Isaiah 30:22 (ASV)

Passage

And ye shall defile the overlaying of thy graven images of silver, and the plating of thy molten images of gold: thou shalt cast them away as an unclean thing; thou shalt say unto it, Get thee hence.

Nearby Context

Isaiah 30:20 And though the Lord give you the bread of adversity and the water of affliction, yet shall not thy teachers be hidden anymore, but thine eyes shall see thy teachers;

Isaiah 30:21 and thine ears shall hear a word behind thee, saying, This is the way, walk ye in it; when ye turn to the right hand, and when ye turn to the left.

Isaiah 30:22 And ye shall defile the overlaying of thy graven images of silver, and the plating of thy molten images of gold: thou shalt cast them away as an unclean thing; thou shalt say unto it, Get thee hence.

Isaiah 30:23 And he will give the rain for thy seed, wherewith thou shalt sow the ground; and bread of the increase of the ground, and it shall be fat and plenteous. In that day shall thy cattle feed in large pastures;

Isaiah 30:24 the oxen likewise and the young asses that till the ground shall eat savory provender, which hath been winnowed with the shovel and with the fork.

Study Lenses

The verse centers on "shall", "defile", "overlaying", "graven", "images", "silver", "plating", and "molten". It is saying that the verse draws attention to "shall" and "defile", so its meaning should be read from those terms before moving to application.

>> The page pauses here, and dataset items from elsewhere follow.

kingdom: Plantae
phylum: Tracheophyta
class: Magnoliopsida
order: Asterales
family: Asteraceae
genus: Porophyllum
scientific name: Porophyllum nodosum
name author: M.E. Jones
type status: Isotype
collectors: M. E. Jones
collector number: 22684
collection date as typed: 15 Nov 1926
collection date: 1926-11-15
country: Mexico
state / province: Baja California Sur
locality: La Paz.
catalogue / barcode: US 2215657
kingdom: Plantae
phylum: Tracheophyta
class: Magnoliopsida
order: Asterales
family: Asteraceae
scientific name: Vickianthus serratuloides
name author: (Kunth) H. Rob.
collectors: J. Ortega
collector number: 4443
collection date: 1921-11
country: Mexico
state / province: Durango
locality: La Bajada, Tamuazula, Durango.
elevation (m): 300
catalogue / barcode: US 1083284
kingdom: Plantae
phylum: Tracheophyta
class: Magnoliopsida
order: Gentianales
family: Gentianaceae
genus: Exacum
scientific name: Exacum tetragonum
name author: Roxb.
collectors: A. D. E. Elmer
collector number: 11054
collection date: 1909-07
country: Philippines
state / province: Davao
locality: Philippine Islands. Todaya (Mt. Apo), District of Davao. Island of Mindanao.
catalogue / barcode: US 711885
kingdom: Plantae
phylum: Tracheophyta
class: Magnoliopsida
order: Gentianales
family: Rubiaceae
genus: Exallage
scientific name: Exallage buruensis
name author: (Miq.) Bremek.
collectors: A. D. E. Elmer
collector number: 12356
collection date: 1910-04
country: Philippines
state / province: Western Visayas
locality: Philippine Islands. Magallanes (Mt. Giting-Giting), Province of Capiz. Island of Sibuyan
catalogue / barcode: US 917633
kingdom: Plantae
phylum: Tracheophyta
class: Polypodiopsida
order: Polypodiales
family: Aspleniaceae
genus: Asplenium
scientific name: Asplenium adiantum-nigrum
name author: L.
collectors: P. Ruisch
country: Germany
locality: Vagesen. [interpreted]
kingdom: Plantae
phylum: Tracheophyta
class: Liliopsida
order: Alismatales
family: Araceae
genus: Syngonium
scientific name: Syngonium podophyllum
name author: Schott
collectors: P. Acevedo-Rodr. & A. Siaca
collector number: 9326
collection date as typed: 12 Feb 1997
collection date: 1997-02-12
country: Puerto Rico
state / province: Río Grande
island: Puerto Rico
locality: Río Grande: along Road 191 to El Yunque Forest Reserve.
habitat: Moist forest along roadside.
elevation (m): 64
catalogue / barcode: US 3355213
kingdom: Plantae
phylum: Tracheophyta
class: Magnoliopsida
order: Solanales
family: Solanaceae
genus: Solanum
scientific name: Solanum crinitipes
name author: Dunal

The nearby context moves from verse 21's "and thine ears shall hear a word..." into verse 23's "And he will give the rain for...", so "shall" and "defile" belong inside that flow. In Isaiah context, the local focus is the Holy One of Israel, judgment and restoration, the servant of the LORD, and Zion's hope.

A plain takeaway is to answer the verse's own emphasis on "shall" and "defile" with trust shaped by these words, not by a vague optimism outside the passage.